### Given exercise
Print the lines below verbatim, starting at the line that contains "Page size: 1654x1241." and ending after the line that contains "picture [971, 256, 1369, 891]".

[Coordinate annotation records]
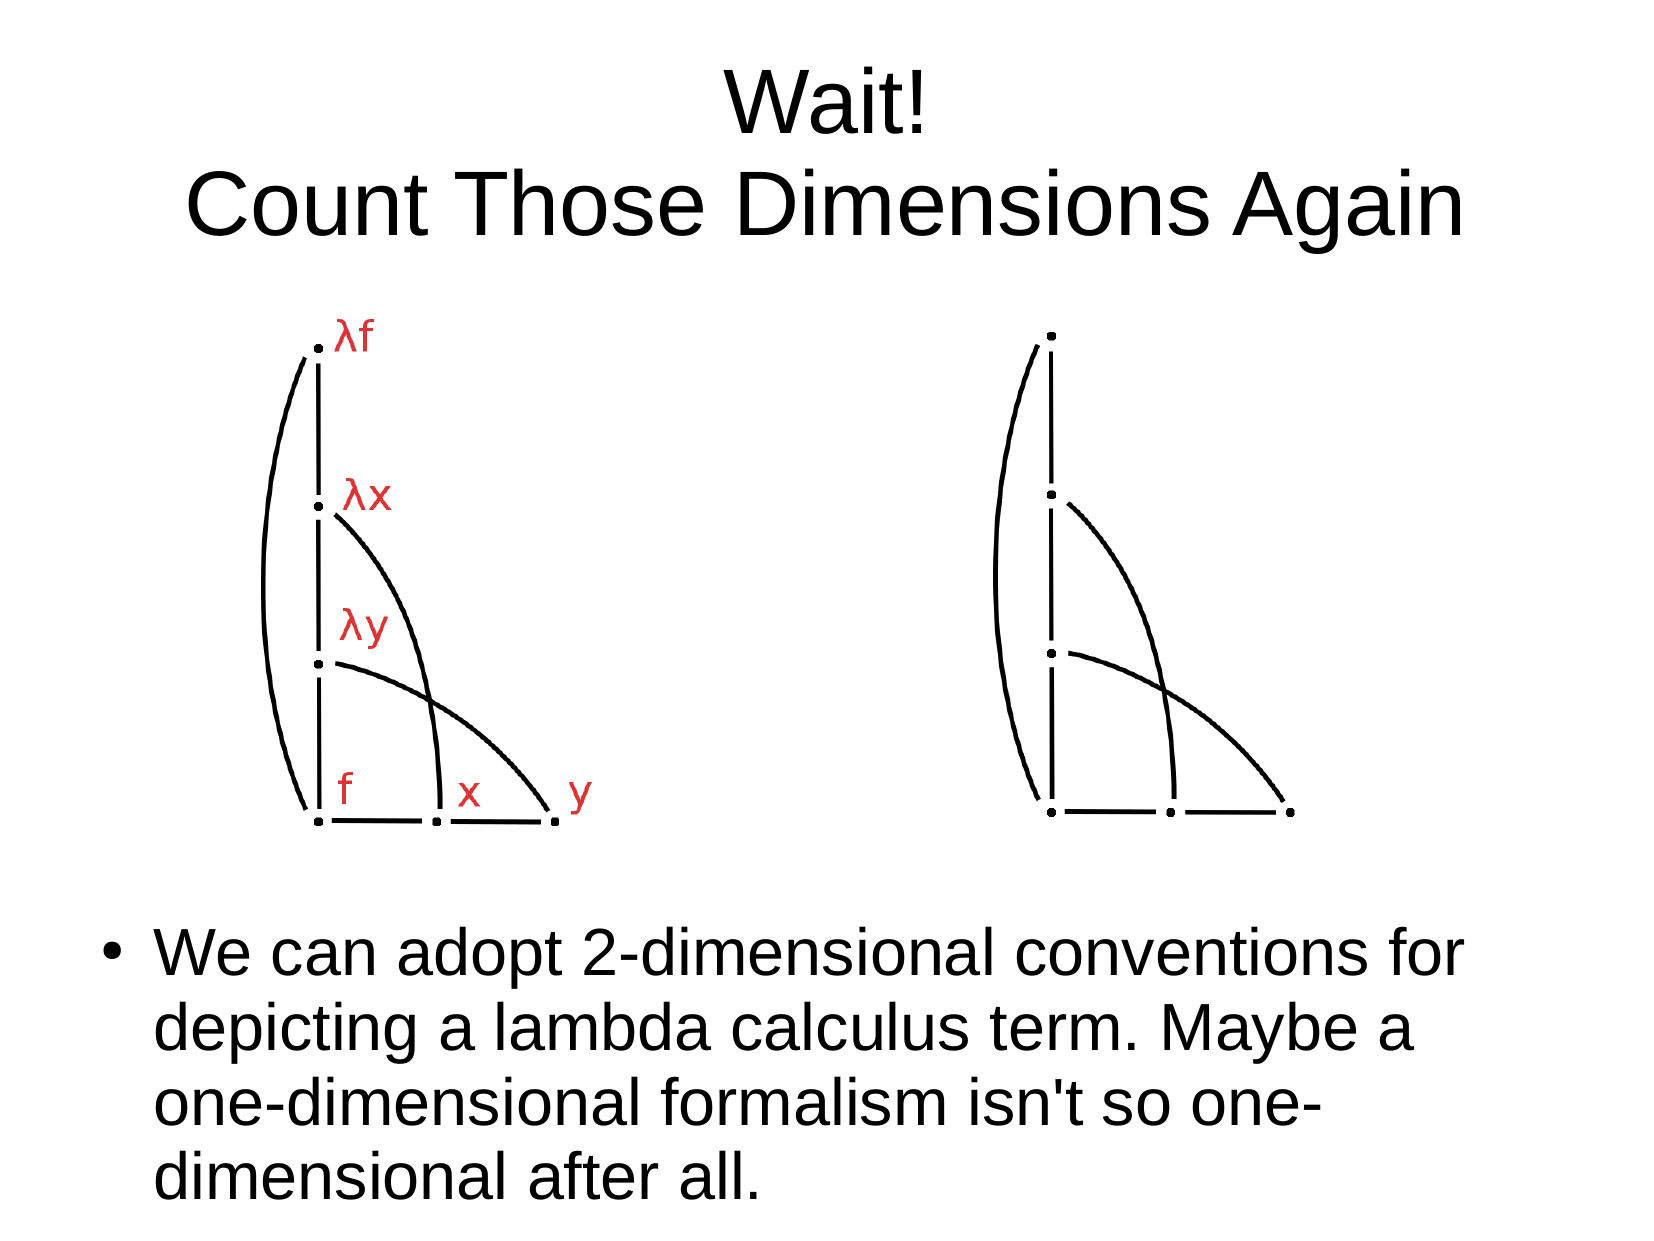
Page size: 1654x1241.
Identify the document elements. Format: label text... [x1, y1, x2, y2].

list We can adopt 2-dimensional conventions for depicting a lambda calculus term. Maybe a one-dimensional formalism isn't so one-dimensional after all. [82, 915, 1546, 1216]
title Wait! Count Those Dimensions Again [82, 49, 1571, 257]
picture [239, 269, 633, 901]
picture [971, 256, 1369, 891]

--

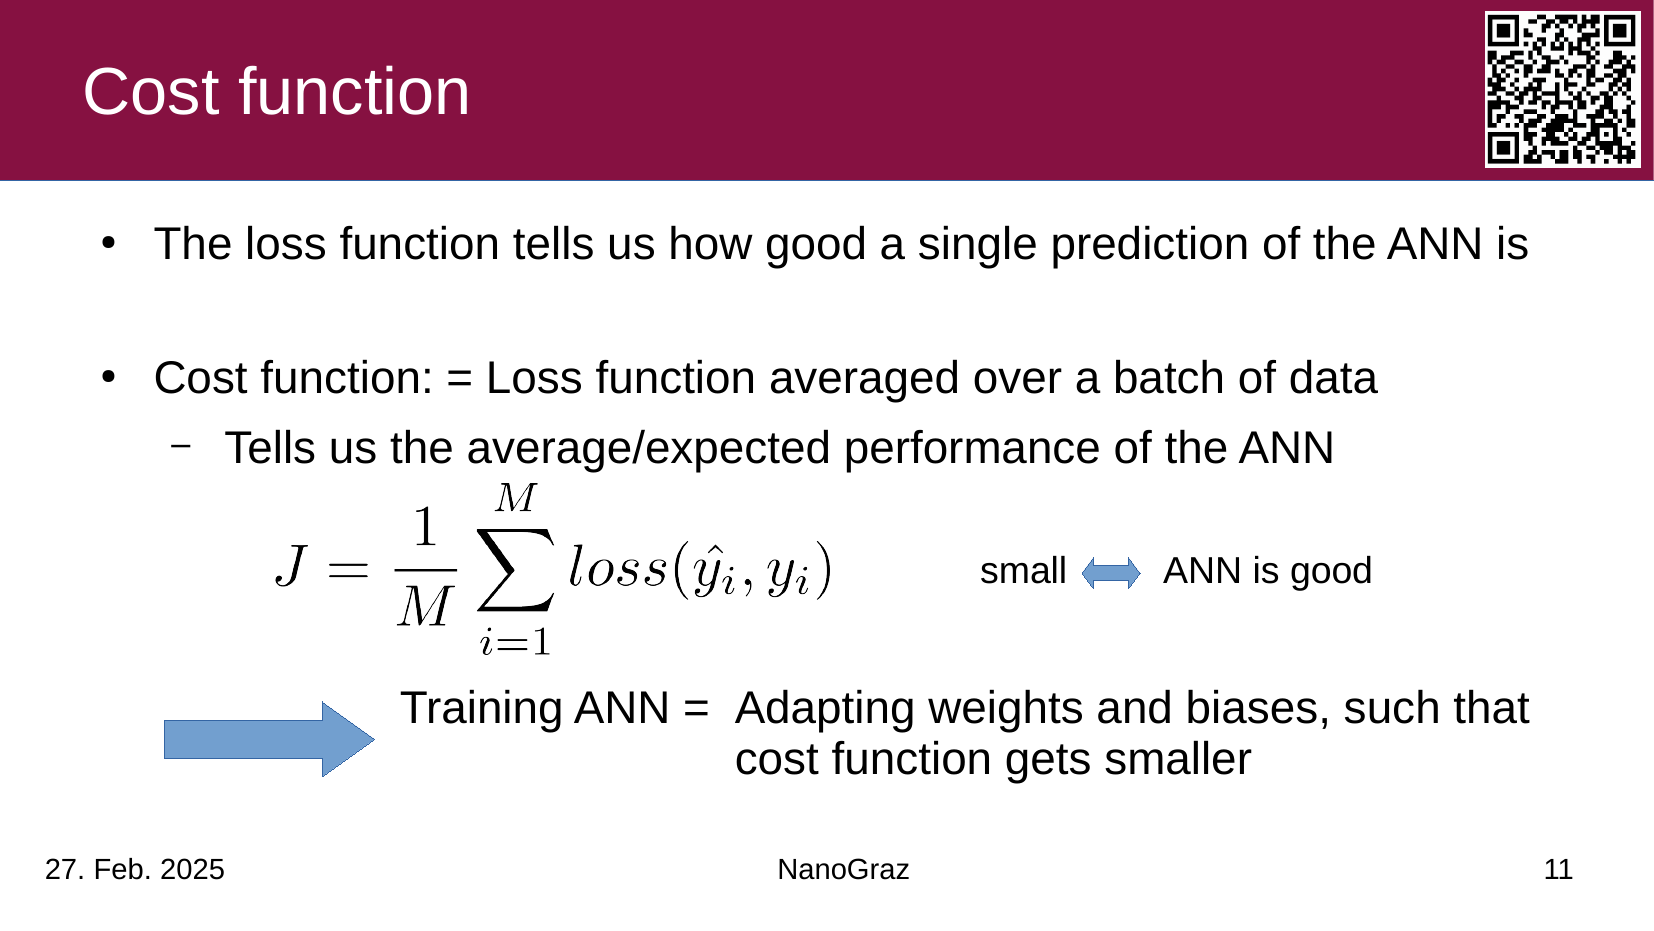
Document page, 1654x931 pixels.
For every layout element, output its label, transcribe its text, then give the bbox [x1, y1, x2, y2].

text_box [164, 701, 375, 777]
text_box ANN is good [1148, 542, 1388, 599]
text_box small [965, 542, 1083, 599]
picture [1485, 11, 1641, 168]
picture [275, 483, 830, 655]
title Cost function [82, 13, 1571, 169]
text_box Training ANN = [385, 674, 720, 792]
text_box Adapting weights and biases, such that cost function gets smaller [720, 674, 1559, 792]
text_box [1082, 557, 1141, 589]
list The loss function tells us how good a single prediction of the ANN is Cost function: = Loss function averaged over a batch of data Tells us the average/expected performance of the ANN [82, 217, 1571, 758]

### Output for this exercise
Page size: 1654x1241.
Identify the document elements. Format: label text... [x1, y1, x2, y2].

list We can adopt 2-dimensional conventions for depicting a lambda calculus term. Maybe a one-dimensional formalism isn't so one-dimensional after all. [82, 915, 1546, 1216]
title Wait! Count Those Dimensions Again [82, 49, 1571, 257]
picture [239, 269, 633, 901]
picture [971, 256, 1369, 891]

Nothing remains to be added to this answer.